### Required work
Everything from the line holding "index pip: (385, 164)" through the last line of the listing needs to be repeated exactly, with no other lines.

◆ ◆ ◆ ◆ ◆

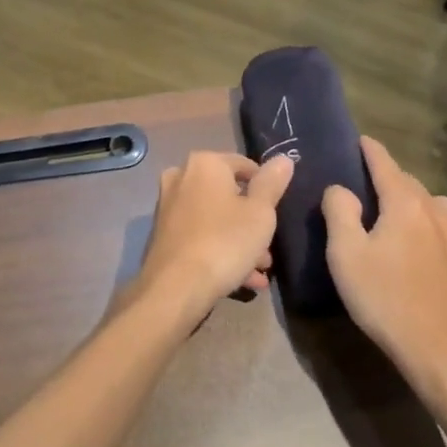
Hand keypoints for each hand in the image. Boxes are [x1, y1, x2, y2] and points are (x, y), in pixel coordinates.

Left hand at [133, 151, 293, 317]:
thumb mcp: (260, 213)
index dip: (266, 188)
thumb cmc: (224, 241)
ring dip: (239, 242)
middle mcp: (181, 178)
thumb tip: (283, 159)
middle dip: (252, 223)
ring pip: (215, 219)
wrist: (175, 287)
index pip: (245, 165)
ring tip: (259, 270)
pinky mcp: (163, 234)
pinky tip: (242, 280)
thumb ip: (272, 183)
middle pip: (229, 196)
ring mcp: (169, 207)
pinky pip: (200, 236)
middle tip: (268, 251)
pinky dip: (219, 250)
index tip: (277, 213)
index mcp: (205, 164)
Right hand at [322, 137, 446, 377]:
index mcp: (404, 203)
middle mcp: (434, 210)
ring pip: (431, 203)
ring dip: (412, 199)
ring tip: (394, 211)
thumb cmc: (384, 297)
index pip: (385, 164)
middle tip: (364, 182)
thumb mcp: (346, 254)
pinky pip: (444, 227)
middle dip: (388, 176)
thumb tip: (339, 189)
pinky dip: (430, 223)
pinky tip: (423, 240)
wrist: (438, 348)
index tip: (359, 139)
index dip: (370, 150)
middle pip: (408, 182)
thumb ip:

◆ ◆ ◆ ◆ ◆

### Result of this task
index pip: (385, 164)
middle tip: (364, 182)
thumb mcp: (346, 254)
pinky pip: (444, 227)
middle dip: (388, 176)
thumb tip: (339, 189)
pinky dip: (430, 223)
pinky tip: (423, 240)
wrist: (438, 348)
index tip: (359, 139)
index dip: (370, 150)
middle pip: (408, 182)
thumb ip:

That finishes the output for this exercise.